--- Saved entries ---
□ □ □ □

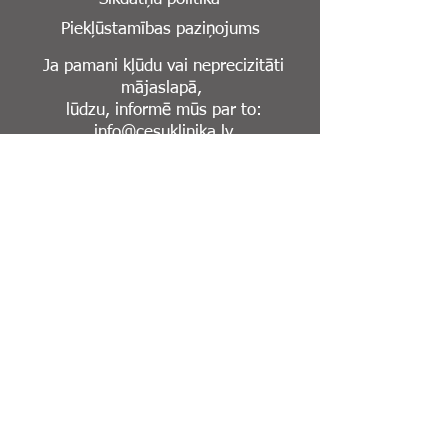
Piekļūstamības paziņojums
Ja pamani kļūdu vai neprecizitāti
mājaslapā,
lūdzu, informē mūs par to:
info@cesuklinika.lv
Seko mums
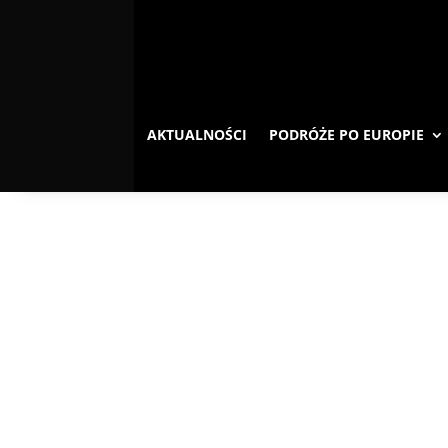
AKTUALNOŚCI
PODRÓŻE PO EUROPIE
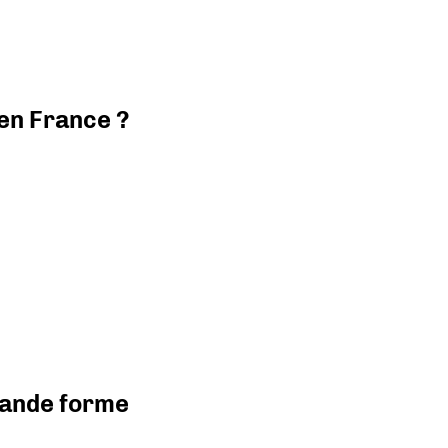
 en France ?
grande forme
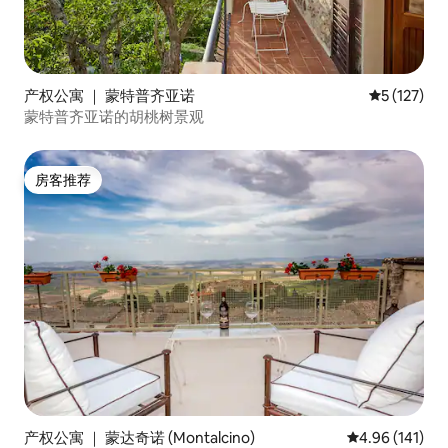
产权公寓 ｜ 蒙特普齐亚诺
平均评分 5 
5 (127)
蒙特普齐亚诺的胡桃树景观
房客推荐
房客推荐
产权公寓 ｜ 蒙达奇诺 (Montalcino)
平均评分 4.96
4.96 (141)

□ □ □ □

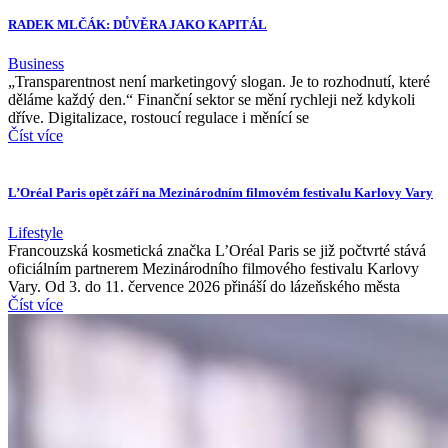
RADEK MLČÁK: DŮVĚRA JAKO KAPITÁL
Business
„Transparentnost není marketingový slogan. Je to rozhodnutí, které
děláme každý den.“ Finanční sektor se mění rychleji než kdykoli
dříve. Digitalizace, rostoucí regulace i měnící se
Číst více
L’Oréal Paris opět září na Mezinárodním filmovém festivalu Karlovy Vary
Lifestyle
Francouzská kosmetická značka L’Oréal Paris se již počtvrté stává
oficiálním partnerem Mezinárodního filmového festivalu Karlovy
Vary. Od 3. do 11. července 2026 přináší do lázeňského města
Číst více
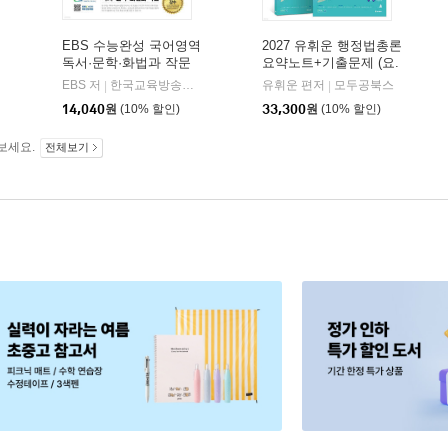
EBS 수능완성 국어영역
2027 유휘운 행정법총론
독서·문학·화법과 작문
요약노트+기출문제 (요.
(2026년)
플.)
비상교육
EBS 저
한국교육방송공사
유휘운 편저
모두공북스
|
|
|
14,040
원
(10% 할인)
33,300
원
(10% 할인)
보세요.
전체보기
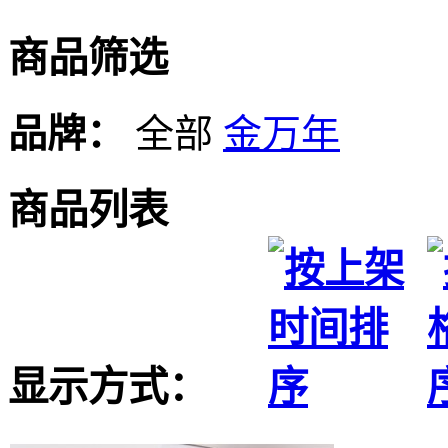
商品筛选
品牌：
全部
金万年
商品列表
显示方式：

□ □ □ □

--- TASK STATEMENT ---
Where does the string "Karlovy" occur in the data above? Copy every line that holds it.

--- RESPONSE BOX ---
L’Oréal Paris opět září na Mezinárodním filmovém festivalu Karlovy Vary
oficiálním partnerem Mezinárodního filmového festivalu Karlovy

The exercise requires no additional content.